In Villaba, where Cleo’s family lives, his sister also had to undergo surgery on her right foot which was pinned by a heavy wooden beam at the height of the typhoon.
Christmas in a tent
In Basey, Samar, the parents and siblings of Judith Gacillos-Arciaga, another Saudi-based OFW, are currently living in a tent and on dole from the government and relief agencies.
“My family and other people there lost not only their homes but also their livelihood. The coconut trees and the bancas (small fishing boats) were swept away,” said Judith, who is in Jeddah with her husband Randy Rey and their son John Rey.
And yet, she was confident that her family and the other people in Basey could cope. They were a sturdy lot and were used to hardships, she said. But she said celebrating Christmas was a problem because, besides being dependent on relief goods for their daily meals, “there was no electricity there and it was so dark at night.”
When Melga learned that her family was safe, she joined an online fundraising group called “Tindog Burauen (Rise up Burauen) to help people in their town who were more severely affected by the typhoon. The group was organized by Filipinos working abroad. “I sought the help of our relatives back home and in other countries. I sent messages through Facebook and in two days I received 2,000 (Saudi) riyals (about P22,000) from colleagues and friends for my sister’s operation.”

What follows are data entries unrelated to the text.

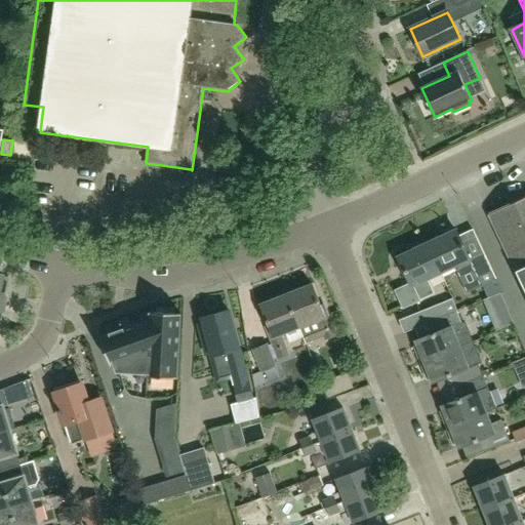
[(524,266),(524,197),(491,214),(518,270),(524,266)]
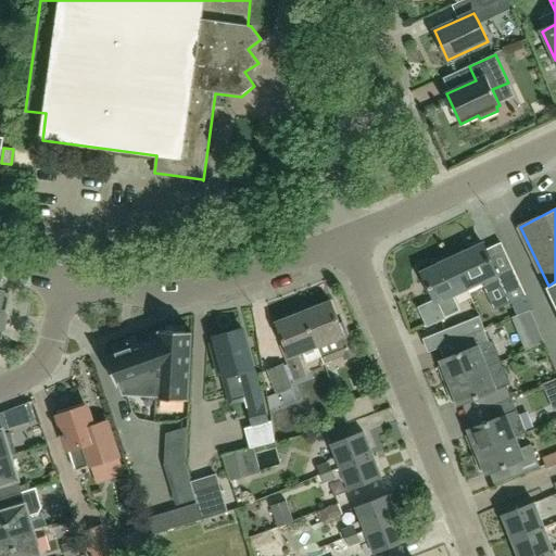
[(453,257),(466,287),(481,280),(484,289),(500,281),(509,302),(527,294),(513,265),(497,272),(484,243),(453,257)]
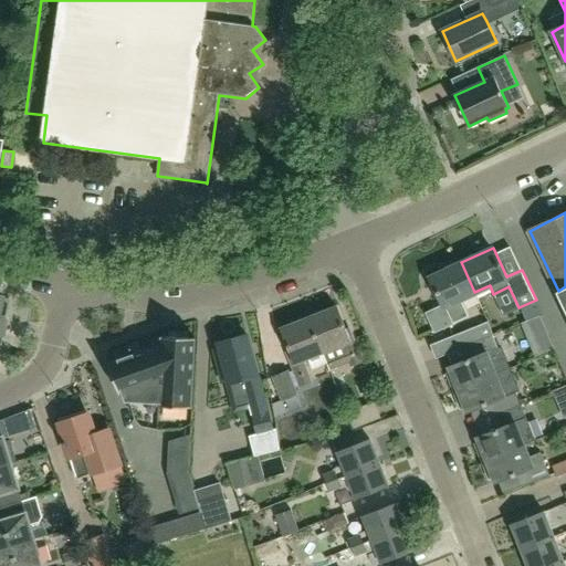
[(461,299),(474,292),(461,262),(430,276),(444,305),(436,308),(443,328),(469,317),(461,299)]
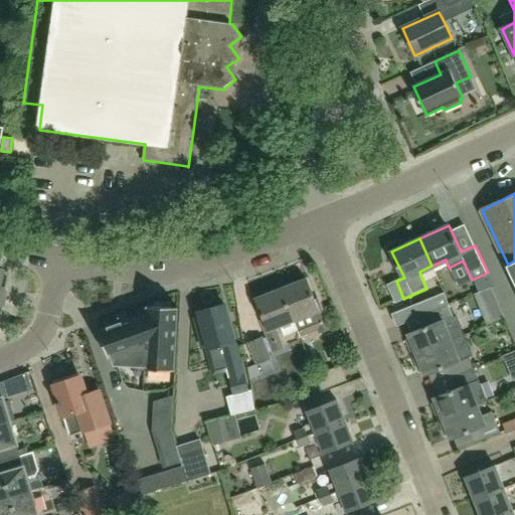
[(321,333),(330,329),(318,299),(316,300),(307,279),(282,289),(295,320),(300,332),(318,325),(321,333)]
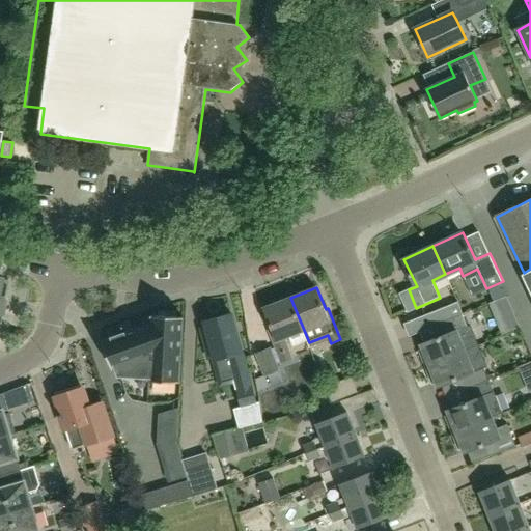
[(304,330),(290,298),(266,309),(274,330),(271,332),(283,363),(292,359),(284,338),(304,330)]
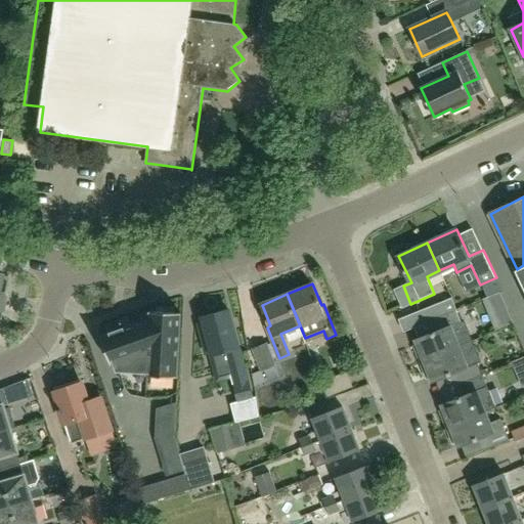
[(424,322),(435,318),(434,317),(459,308),(454,297),(420,310),(424,322)]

Melga said she has been communicating with her husband by mobile phone since he returned to Leyte in the first week of December. He has told her that he has started repairs on their home in Bureuen from the donations they had received. But she said her family has a hard time looking for materials because prices have soared.
Kindness of strangers
“As of now, we have received more than P80,000. A large part of the donations came from relatives working in Qatar, the United States, Dubai, Thailand and Haiti; from doctors and colleagues at Magrabi Hospital and Eye Center where I used to work; from coworkers at the Albir Kidney Center, where I now work; and from my husband’s co-workers,” said Melga in mid-December.
“Some of the donations came from other nationals and people we did not even know. One donation I want to mention came from a Filipino in Riyadh. He sent the money to my brother by Western Union. I will not mention how much he sent, but it was so touching because he was a complete stranger. I traced him on Facebook and thanked him,” she said.
For the Gorillos, although Christmas will not be the same this year, the traditional Christmas tree will still rise in their parents’ homes in Burauen and in Villaba, and in their rented home in Jeddah.
“We will celebrate just the same. The tragedy has not shaken our faith. We know that God will provide. Our faith will remain steadfast as ever,” Melga said.